Les costumes des frères changent aussi. Alors
que ceux d’Ismène et Antigone sont à peu près
identiques au début de la pièce, ceux d’Étéocle
et Polynice marquent déjà leurs personnalités
différentes : les vêtements empruntent aussi
à l’orient et à l’Antiquité, mais Étéocle est
sobrement vêtu d’une tunique violet foncé qui le
conforte dans son personnage austère de « petit
curé sombre »23, tandis que Polynice, l’enfant
gâté, « petit prince solaire »24, porte une tunique
claire ornée de colliers. Devenu souverain, Étéocle
arbore ensuite un manteau impérial qui signe
son statut et évoque celui de l’Aiglon. Dans le
deuxième épisode, l’arrivée de Polynice en tenue
de combattant insurgé, sorte de « guerillero »25
oriental hors la loi, qui peut évoquer celle
des moudjahidin26, annonce l’imminence de la
bataille. Étéocle, en revanche, conserve le même
vêtement puisqu’il est le roi et entend garder
sa position de souverain. Les pagnes en raphia
portés par les deux frères lors du combat feront
l’objet d’un commentaire dans « Représenter
l’irreprésentable », p. 20 du présent dossier.
b
Observer la distribution de la pièce (cf. annexe n° 4).

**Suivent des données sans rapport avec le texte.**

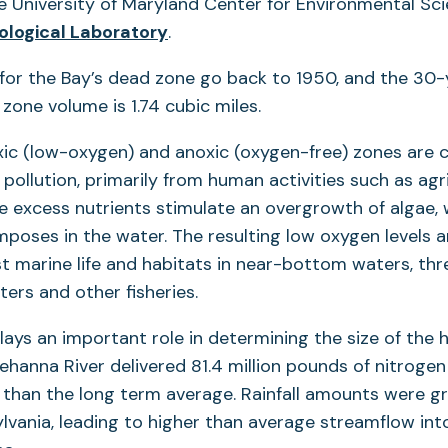
e University of Maryland Center for Environmental Sci
ological Laboratory
.
or the Bay’s dead zone go back to 1950, and the 30
one volume is 1.74 cubic miles.
xic (low-oxygen) and anoxic (oxygen-free) zones are 
 pollution, primarily from human activities such as agr
 excess nutrients stimulate an overgrowth of algae, 
poses in the water. The resulting low oxygen levels ar
 marine life and habitats in near-bottom waters, thr
ters and other fisheries.
plays an important role in determining the size of the 
ehanna River delivered 81.4 million pounds of nitrogen
r than the long term average. Rainfall amounts were g
lvania, leading to higher than average streamflow int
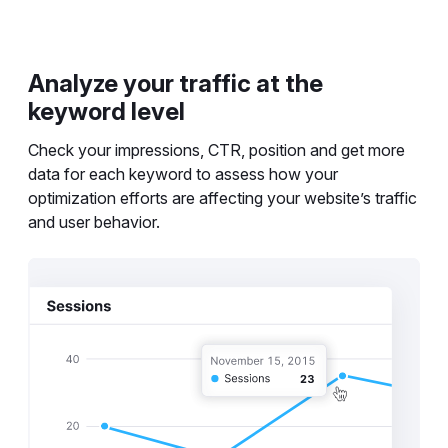
Analyze your traffic at the
keyword level
Check your impressions, CTR, position and get more
data for each keyword to assess how your
optimization efforts are affecting your website’s traffic
and user behavior.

Neuf personnages figurent dans la didascalie initiale de Sous l’œil d’Œdipe mais huit acteurs
seulement sont présents sur le plateau. Les élèves rappelleront qu’un des personnages prend
deux aspects : la première Euménide de jour et celle de nuit, incarnées par la même comédienne,
Mélanie Couillaud. Jacques Bonnaffé joue successivement le rôle d’Œdipe et du garde.
b
Pour évoquer le jeu des acteurs, demander aux élèves de commenter la citation suivante
de Joël Jouanneau lors d’une rencontre avec le public pendant le Festival d’Avignon27 au
sujet de la direction d’acteurs :
Le travail des acteurs
« Il y a des familles d’acteurs et de voix, c’était le cas quand j’ai monté Lagarce et Jelinek. Dans
cette pièce, je voulais des antagonismes : le conflit tragique vient de ce que chaque personnage
a raison, chacun s’estime dans son droit, d’où la singularité des voix et des musiques de
chaque comédien. Les acteurs d’Œdipe sont des solistes. C’était un des enjeux du travail qu’ils
appartiennent à des univers très différents ».
23. Joël Jouanneau,
rencontre ANRAT du 15 Juillet 2009.
24. Idem.
25. Idem.
26. Nom m. pl. : mot arabe qui désigne
les « combattants de la guerre sainte ».
27. Rencontre ANRAT du 15 Juillet 2009.